Short problem
Please give these lines as a JSON list of strings, one string per line, with blank lines left out.

Data for processing

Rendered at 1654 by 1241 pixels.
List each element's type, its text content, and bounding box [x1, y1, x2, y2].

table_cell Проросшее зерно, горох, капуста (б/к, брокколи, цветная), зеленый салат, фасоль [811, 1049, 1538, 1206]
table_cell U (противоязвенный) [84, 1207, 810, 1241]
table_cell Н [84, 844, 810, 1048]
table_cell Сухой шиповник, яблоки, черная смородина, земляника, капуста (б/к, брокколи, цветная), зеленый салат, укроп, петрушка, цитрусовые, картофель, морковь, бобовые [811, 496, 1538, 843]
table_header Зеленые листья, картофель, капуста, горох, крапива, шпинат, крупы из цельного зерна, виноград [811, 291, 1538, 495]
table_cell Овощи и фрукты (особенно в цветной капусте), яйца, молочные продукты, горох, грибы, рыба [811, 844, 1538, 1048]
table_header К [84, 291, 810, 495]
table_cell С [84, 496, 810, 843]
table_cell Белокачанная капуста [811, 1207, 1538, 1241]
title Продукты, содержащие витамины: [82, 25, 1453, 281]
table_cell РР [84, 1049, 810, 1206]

Correct response
[
  "Rendered at 1654 by 1241 pixels.",
  "List each element's type, its text content, and bounding box [x1, y1, x2, y2].",
  "table_cell Проросшее зерно, горох, капуста (б/к, брокколи, цветная), зеленый салат, фасоль [811, 1049, 1538, 1206]",
  "table_cell U (противоязвенный) [84, 1207, 810, 1241]",
  "table_cell Н [84, 844, 810, 1048]",
  "table_cell Сухой шиповник, яблоки, черная смородина, земляника, капуста (б/к, брокколи, цветная), зеленый салат, укроп, петрушка, цитрусовые, картофель, морковь, бобовые [811, 496, 1538, 843]",
  "table_header Зеленые листья, картофель, капуста, горох, крапива, шпинат, крупы из цельного зерна, виноград [811, 291, 1538, 495]",
  "table_cell Овощи и фрукты (особенно в цветной капусте), яйца, молочные продукты, горох, грибы, рыба [811, 844, 1538, 1048]",
  "table_header К [84, 291, 810, 495]",
  "table_cell С [84, 496, 810, 843]",
  "table_cell Белокачанная капуста [811, 1207, 1538, 1241]",
  "title Продукты, содержащие витамины: [82, 25, 1453, 281]",
  "table_cell РР [84, 1049, 810, 1206]"
]